Saturday, August 10, 2013

It Just Never Gets Easier

Of course, I am talking about bidding.

What, you think I forgot about it? Or forgot to write about it?

Nope, neither. In fact, there are times when it threatens to be all consuming.

The bid list came out on August 1, and I was really excited to see that a number of the positions that were listed on the projected vacancies and had looked promising were still there.

You see, those projected vacancies may or may not have any connection to reality. A person in a position at a post with 15% or great differential (hardship and/or danger) can extend if they choose. Poof...that job that was expected to be available is off the market until next year.

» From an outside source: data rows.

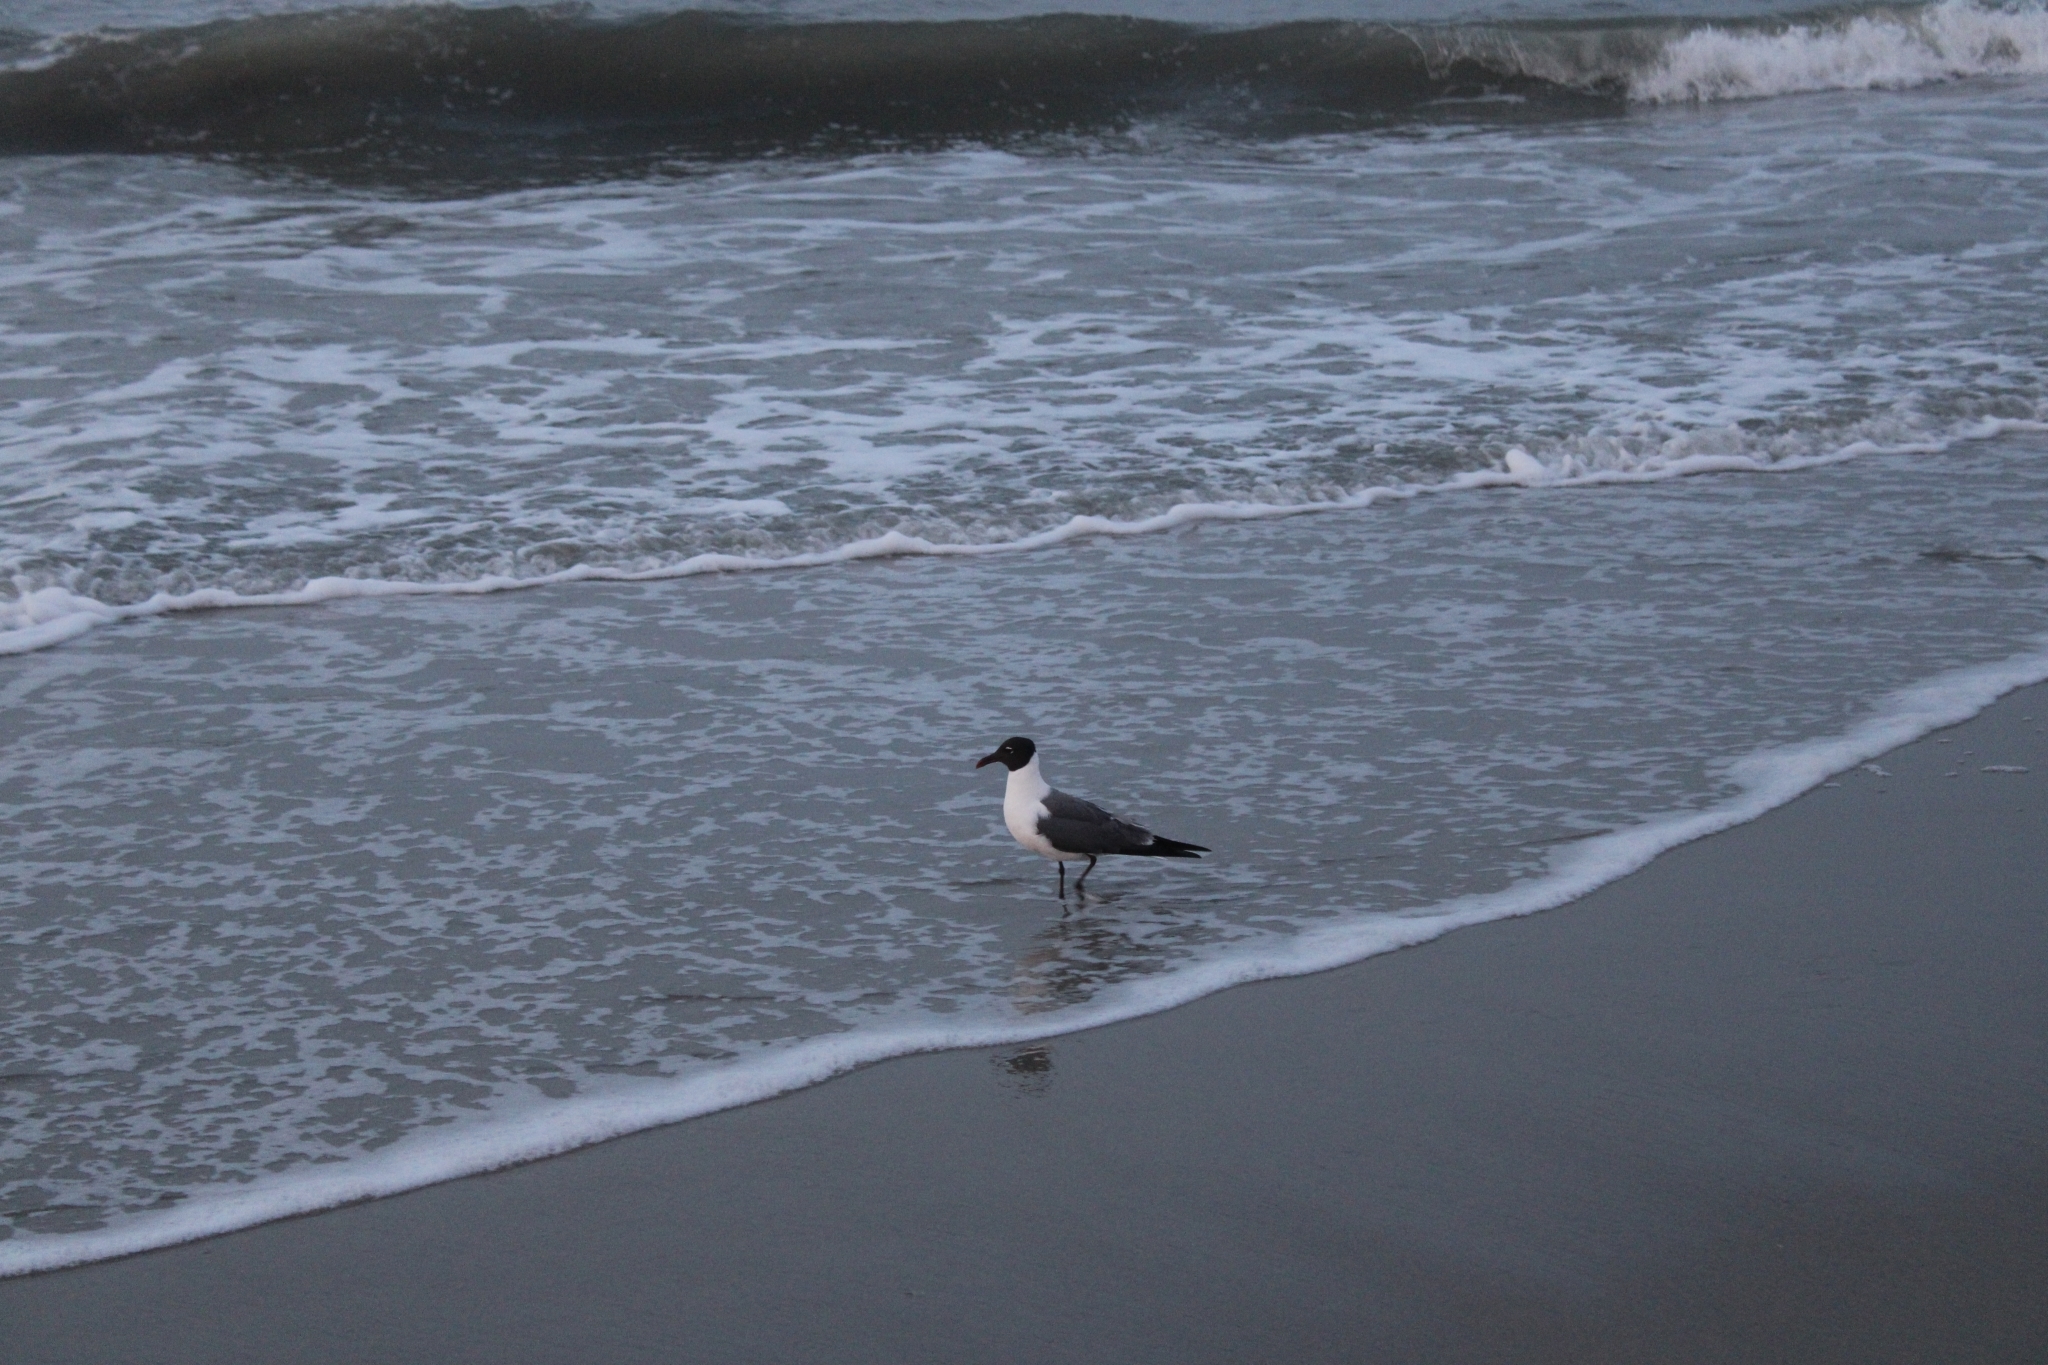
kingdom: Animalia
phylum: Chordata
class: Aves
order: Charadriiformes
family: Laridae
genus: Leucophaeus
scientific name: Leucophaeus atricilla
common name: Laughing gull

And the other issue is that bidders agreeing to go to what we are now referring to as PSP, or Priority Staffing Posts (aka Afghanistan, Pakistan, Iraq, Yemen and Libya), get to link to their next assignment. Meaning they just to the head of the bidding queue and pick the nicest jobs, competing only with any other PSP bidder who might want that position.

And there is no guarantee that just because you are interested in something you think would not be interesting to someone coming out of a place where things blow up, that it won't get linked to. Some people really like the excitement. Some like the extra money. Some think that every place in Europe is easier than any PSP place. There may be some truth to that.

So yeah, that job you have an eye on at a 25% differential post could still get snapped up by someone who just served at a place with a 70% differential (look, over here...wouldn't you really rather take this nice Paris job?).

The linking part of things is now over, so the jobs on the current list should be there, provided people don't extend. There is at least one job I am looking at where the "incumbent" arrives this week (because it is a two year tour and you get one year of language before going to post, the people I would replace in some of these jobs are only just arriving), and he has until after the bids are due to decide if he will stay for a third year. Hopefully he will decide sooner than that, and hopefully he will decide not to extend, because that is the place I would really like to go.

But here is the rub: it isn't the place my wife really wants to go.

If you think bidding is a pain, bidding tandem is even a bigger pain.

Not only are you now hunting for two jobs instead of one, but you are also looking for two jobs at the same post or at least at posts within commuting distance of each other. That really limits the number of jobs you can bid on that.

Add to that each of our own career wants and needs. For example, we are both currently section heads. We'd like to be section heads in our next assignment too, but in many cases, there simply aren't enough section head positions open. Or there is a section head position that will be open at just the right time but it doesn't require language so it won't be on the bid list until next year. Does she take a deputy position or do I? How do we decide? Or do we just do like many tandems and go back to DC, where it is easier to find another position overseas next time around?

So many of our spare time conversations for the past week have revolved around what to do next. No option is perfect. There will be compromises either way.

And there is no guarantee we will get any of what we want (though I did have a phone interview yesterday that felt really positive. It was essentially for any position in Europe because the bureau has a new system for Public Diplomacy jobs that involves a new web-based reference center....lucky me, my experiences with it are helping them work out the bugs, sigh. A couple quick notes about the 360 Reference Center for you if you are bidding PD jobs in Europe. That "save" button? Don't use it. It submits your application without you getting to finish it. Also, don't start unless you have time to finish...the application times out if you are away too long - or take too long. The description of why you are qualified - have it in a word document or something you can use to cut and paste from in case you lose it. And if you put in a email address for a reference, it will automatically populate the rest of the fields for that reference from the GAL, even if that person is on home leave, and you won't be able to add a correct phone number or change the person's position).

And of course, all of this is before we move on to the asking your bid to the prom phase. Do I wait for the girl I like like, or do I just settle for the girl I kind of like?

Nope, it never gets easier. God I hate bidding.

1 comment:

Shawn said...

Good luck!

I'm one of those weirdos that actually likes bidding, but that could be because I've had good luck so far. I will actually go 6 years without bidding because I went to a 1 year tour, followed by another 1 year tour in Afghanistan, linked to a 3 year tour with a year of language training in there. It's crazy.